Ветровский не думал над словами, он просто отвечал, чтобы она продолжала говорить, но вдруг спросил: «А где бы вы хотели быть теперь?» - «Далеко, под Костромою. Но это невозможно», - услышал он неожиданный ответ. Невольно подняв руки к вискам, будто унимая застучавшее в них волнение, Ветровский проговорил: «Скажите мне – это очень важно – если бы это стало возможным, вы бы поехали?» - «Спасибо Вам, Егор Ильич. Еще год назад я бы ответила да. Но теперь – нет. Я отвечаю так Вам, как сказала бы любому из моих друзей. Знаю, у Вас есть имение под Костромой, и Вы хотели мне предложить остановиться там, но за прошедший год столько переменилось, и…я уже не могу безотчетно радоваться всякой возможности, как дару небес.

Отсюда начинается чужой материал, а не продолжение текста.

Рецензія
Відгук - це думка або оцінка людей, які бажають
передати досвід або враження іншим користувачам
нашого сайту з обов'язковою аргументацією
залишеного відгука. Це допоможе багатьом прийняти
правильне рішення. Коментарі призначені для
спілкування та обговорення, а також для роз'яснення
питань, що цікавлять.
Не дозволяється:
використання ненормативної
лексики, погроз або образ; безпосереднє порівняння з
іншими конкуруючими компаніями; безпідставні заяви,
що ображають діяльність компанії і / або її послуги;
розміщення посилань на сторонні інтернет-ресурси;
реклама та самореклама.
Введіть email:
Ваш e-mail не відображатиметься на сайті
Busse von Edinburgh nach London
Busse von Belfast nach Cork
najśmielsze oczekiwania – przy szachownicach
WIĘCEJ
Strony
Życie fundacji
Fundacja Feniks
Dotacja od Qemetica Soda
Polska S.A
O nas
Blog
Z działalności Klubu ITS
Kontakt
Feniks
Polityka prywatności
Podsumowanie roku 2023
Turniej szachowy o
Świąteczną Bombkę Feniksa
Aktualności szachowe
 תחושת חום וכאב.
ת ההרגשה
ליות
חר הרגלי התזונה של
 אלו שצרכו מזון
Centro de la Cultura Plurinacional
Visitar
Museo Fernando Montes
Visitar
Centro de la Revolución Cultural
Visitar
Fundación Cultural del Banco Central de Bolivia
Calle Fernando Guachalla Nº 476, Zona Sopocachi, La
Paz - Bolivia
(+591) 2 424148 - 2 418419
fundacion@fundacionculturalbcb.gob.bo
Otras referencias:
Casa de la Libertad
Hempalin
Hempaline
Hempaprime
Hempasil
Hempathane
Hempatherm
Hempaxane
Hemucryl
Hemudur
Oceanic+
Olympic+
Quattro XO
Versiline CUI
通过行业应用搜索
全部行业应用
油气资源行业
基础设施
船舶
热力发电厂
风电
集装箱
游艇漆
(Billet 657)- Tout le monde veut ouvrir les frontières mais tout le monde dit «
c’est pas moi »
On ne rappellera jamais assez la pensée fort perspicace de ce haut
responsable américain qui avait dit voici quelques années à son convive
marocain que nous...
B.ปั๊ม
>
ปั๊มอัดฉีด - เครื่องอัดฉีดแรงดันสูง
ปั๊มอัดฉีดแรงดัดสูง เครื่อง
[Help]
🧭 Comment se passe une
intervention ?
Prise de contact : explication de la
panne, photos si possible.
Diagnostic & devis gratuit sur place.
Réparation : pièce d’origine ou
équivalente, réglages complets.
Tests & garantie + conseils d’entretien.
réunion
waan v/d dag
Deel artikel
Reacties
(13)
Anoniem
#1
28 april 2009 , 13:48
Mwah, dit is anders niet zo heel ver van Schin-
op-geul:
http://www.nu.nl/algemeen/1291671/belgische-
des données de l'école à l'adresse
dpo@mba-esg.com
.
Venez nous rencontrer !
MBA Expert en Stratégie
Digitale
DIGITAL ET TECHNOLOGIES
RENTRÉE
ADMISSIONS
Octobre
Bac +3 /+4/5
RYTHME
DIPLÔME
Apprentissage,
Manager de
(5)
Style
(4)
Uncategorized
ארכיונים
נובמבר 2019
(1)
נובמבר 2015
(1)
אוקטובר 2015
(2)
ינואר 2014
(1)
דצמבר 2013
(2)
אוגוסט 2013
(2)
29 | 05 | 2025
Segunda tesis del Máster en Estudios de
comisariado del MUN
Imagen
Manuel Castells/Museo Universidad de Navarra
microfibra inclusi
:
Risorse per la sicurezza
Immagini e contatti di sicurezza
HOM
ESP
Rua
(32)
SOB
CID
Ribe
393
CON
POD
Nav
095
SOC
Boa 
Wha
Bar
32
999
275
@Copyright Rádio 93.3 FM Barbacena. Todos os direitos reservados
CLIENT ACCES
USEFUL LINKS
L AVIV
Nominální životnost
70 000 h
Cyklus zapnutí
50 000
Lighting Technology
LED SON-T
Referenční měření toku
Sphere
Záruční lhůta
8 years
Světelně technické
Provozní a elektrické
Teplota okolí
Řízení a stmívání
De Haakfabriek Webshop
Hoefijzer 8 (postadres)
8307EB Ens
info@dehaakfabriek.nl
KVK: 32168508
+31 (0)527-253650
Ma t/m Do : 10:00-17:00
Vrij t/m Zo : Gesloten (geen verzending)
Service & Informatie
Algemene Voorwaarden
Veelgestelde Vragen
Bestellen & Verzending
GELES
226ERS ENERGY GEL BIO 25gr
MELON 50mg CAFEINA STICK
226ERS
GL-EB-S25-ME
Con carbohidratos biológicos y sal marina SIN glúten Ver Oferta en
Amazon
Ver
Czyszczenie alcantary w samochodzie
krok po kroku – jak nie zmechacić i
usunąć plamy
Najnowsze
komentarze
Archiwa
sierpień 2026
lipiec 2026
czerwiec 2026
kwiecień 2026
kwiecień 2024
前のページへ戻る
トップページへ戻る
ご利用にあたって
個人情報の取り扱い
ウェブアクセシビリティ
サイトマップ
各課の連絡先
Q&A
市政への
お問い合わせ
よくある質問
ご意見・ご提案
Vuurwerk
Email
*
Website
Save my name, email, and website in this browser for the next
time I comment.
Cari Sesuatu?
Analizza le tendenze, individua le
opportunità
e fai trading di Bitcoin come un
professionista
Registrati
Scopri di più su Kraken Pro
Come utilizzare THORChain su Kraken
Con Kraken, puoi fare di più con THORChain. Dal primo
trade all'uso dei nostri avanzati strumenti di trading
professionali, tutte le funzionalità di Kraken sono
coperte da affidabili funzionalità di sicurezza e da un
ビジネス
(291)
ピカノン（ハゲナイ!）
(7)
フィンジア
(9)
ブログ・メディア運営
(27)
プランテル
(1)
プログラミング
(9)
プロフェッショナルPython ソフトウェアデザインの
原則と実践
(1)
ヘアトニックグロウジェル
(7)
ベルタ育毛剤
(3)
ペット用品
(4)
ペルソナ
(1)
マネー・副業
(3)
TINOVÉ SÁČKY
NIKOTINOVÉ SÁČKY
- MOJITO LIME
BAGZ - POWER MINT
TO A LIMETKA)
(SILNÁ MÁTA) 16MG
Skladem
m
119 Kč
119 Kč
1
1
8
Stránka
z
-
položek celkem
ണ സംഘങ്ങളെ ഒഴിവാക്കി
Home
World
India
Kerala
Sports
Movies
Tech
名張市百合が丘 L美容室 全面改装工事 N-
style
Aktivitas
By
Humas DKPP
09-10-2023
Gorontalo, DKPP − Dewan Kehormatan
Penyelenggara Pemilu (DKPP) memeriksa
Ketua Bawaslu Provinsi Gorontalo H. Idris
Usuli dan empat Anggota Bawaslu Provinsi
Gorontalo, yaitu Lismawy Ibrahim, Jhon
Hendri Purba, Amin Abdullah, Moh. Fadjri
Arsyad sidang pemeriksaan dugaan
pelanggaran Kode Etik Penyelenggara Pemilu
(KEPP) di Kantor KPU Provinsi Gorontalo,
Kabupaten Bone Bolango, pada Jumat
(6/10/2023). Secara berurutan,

Во мне теперь больше сухой мысли, чем порыва». Он ловил эти до предела натянутые исповедальные звуки, не отводя рук от висков: какая-то странная, неуместная забрезжила в нем надежда. «Это оттого, что вы разочарованы?» - решился спросить Ветровский. Она подняла к нему лицо, откидывая назад набежавшие локоны и прижимая к себе банку с вишней: «Нет, Егор Ильич. Я просто повзрослела. Пойдемте чай пить».